WORK REQUIRED: Return every line of the items below word for word, changing nothing.

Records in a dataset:
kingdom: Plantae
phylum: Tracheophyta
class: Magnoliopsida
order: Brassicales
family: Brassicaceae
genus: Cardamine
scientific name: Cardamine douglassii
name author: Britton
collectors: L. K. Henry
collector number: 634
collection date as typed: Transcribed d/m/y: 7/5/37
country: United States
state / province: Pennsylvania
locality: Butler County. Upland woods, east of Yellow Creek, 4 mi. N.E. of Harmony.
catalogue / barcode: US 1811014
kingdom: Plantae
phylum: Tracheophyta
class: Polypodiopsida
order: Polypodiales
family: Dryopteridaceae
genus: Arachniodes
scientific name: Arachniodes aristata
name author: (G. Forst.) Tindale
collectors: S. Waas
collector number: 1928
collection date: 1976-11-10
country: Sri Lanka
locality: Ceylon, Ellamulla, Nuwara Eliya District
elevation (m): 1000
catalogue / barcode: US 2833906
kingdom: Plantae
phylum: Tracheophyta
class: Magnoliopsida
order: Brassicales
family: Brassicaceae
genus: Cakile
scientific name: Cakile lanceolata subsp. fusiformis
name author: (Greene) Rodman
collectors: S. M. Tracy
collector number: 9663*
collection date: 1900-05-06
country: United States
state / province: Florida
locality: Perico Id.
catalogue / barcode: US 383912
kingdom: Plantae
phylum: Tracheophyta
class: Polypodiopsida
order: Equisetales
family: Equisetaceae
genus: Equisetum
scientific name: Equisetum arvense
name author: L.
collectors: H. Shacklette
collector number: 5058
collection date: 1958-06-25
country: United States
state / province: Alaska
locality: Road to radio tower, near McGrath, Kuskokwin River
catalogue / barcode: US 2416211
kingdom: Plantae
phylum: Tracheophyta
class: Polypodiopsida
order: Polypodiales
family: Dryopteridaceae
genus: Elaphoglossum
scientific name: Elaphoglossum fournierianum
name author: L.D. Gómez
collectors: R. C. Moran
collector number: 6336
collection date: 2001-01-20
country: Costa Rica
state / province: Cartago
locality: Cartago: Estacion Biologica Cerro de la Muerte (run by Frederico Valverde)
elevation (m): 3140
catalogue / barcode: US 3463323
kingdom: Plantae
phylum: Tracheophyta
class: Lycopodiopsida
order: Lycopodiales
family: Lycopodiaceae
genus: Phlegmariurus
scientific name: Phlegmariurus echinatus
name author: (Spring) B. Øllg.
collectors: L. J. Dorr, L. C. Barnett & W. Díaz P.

EXERCISE RESULT:
kingdom: Plantae
phylum: Tracheophyta
class: Magnoliopsida
order: Brassicales
family: Brassicaceae
genus: Cardamine
scientific name: Cardamine douglassii
name author: Britton
collectors: L. K. Henry
collector number: 634
collection date as typed: Transcribed d/m/y: 7/5/37
country: United States
state / province: Pennsylvania
locality: Butler County. Upland woods, east of Yellow Creek, 4 mi. N.E. of Harmony.
catalogue / barcode: US 1811014
kingdom: Plantae
phylum: Tracheophyta
class: Polypodiopsida
order: Polypodiales
family: Dryopteridaceae
genus: Arachniodes
scientific name: Arachniodes aristata
name author: (G. Forst.) Tindale
collectors: S. Waas
collector number: 1928
collection date: 1976-11-10
country: Sri Lanka
locality: Ceylon, Ellamulla, Nuwara Eliya District
elevation (m): 1000
catalogue / barcode: US 2833906
kingdom: Plantae
phylum: Tracheophyta
class: Magnoliopsida
order: Brassicales
family: Brassicaceae
genus: Cakile
scientific name: Cakile lanceolata subsp. fusiformis
name author: (Greene) Rodman
collectors: S. M. Tracy
collector number: 9663*
collection date: 1900-05-06
country: United States
state / province: Florida
locality: Perico Id.
catalogue / barcode: US 383912
kingdom: Plantae
phylum: Tracheophyta
class: Polypodiopsida
order: Equisetales
family: Equisetaceae
genus: Equisetum
scientific name: Equisetum arvense
name author: L.
collectors: H. Shacklette
collector number: 5058
collection date: 1958-06-25
country: United States
state / province: Alaska
locality: Road to radio tower, near McGrath, Kuskokwin River
catalogue / barcode: US 2416211
kingdom: Plantae
phylum: Tracheophyta
class: Polypodiopsida
order: Polypodiales
family: Dryopteridaceae
genus: Elaphoglossum
scientific name: Elaphoglossum fournierianum
name author: L.D. Gómez
collectors: R. C. Moran
collector number: 6336
collection date: 2001-01-20
country: Costa Rica
state / province: Cartago
locality: Cartago: Estacion Biologica Cerro de la Muerte (run by Frederico Valverde)
elevation (m): 3140
catalogue / barcode: US 3463323
kingdom: Plantae
phylum: Tracheophyta
class: Lycopodiopsida
order: Lycopodiales
family: Lycopodiaceae
genus: Phlegmariurus
scientific name: Phlegmariurus echinatus
name author: (Spring) B. Øllg.
collectors: L. J. Dorr, L. C. Barnett & W. Díaz P.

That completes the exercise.